### Work to be completed
Please copy every line of the material below word for word.
* Begin *
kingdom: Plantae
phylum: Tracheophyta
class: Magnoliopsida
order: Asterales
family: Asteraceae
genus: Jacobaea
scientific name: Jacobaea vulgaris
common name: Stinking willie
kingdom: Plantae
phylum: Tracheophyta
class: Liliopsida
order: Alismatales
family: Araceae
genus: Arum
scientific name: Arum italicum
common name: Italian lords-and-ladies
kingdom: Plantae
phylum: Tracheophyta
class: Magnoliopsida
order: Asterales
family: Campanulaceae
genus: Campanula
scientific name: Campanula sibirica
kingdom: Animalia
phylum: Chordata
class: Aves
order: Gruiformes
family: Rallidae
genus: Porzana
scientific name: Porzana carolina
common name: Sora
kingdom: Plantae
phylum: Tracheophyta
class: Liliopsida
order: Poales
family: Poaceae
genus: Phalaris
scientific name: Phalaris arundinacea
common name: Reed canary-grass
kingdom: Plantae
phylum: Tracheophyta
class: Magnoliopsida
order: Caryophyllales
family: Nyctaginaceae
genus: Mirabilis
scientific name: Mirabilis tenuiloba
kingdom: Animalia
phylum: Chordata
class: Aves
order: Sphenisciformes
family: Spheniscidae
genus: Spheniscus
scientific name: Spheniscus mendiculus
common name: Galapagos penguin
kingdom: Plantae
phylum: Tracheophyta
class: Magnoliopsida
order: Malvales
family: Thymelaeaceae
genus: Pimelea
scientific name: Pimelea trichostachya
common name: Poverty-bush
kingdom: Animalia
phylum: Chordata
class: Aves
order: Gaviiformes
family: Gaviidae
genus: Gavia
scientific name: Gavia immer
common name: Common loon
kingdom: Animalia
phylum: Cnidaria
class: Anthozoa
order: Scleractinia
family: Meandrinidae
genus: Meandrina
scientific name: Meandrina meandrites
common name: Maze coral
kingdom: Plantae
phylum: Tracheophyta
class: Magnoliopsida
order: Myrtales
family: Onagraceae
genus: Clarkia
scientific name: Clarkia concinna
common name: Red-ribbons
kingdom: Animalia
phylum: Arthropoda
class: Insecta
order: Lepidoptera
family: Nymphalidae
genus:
* End *
### Exercise output
kingdom: Plantae
phylum: Tracheophyta
class: Magnoliopsida
order: Asterales
family: Asteraceae
genus: Jacobaea
scientific name: Jacobaea vulgaris
common name: Stinking willie
kingdom: Plantae
phylum: Tracheophyta
class: Liliopsida
order: Alismatales
family: Araceae
genus: Arum
scientific name: Arum italicum
common name: Italian lords-and-ladies
kingdom: Plantae
phylum: Tracheophyta
class: Magnoliopsida
order: Asterales
family: Campanulaceae
genus: Campanula
scientific name: Campanula sibirica
kingdom: Animalia
phylum: Chordata
class: Aves
order: Gruiformes
family: Rallidae
genus: Porzana
scientific name: Porzana carolina
common name: Sora
kingdom: Plantae
phylum: Tracheophyta
class: Liliopsida
order: Poales
family: Poaceae
genus: Phalaris
scientific name: Phalaris arundinacea
common name: Reed canary-grass
kingdom: Plantae
phylum: Tracheophyta
class: Magnoliopsida
order: Caryophyllales
family: Nyctaginaceae
genus: Mirabilis
scientific name: Mirabilis tenuiloba
kingdom: Animalia
phylum: Chordata
class: Aves
order: Sphenisciformes
family: Spheniscidae
genus: Spheniscus
scientific name: Spheniscus mendiculus
common name: Galapagos penguin
kingdom: Plantae
phylum: Tracheophyta
class: Magnoliopsida
order: Malvales
family: Thymelaeaceae
genus: Pimelea
scientific name: Pimelea trichostachya
common name: Poverty-bush
kingdom: Animalia
phylum: Chordata
class: Aves
order: Gaviiformes
family: Gaviidae
genus: Gavia
scientific name: Gavia immer
common name: Common loon
kingdom: Animalia
phylum: Cnidaria
class: Anthozoa
order: Scleractinia
family: Meandrinidae
genus: Meandrina
scientific name: Meandrina meandrites
common name: Maze coral
kingdom: Plantae
phylum: Tracheophyta
class: Magnoliopsida
order: Myrtales
family: Onagraceae
genus: Clarkia
scientific name: Clarkia concinna
common name: Red-ribbons
kingdom: Animalia
phylum: Arthropoda
class: Insecta
order: Lepidoptera
family: Nymphalidae
genus:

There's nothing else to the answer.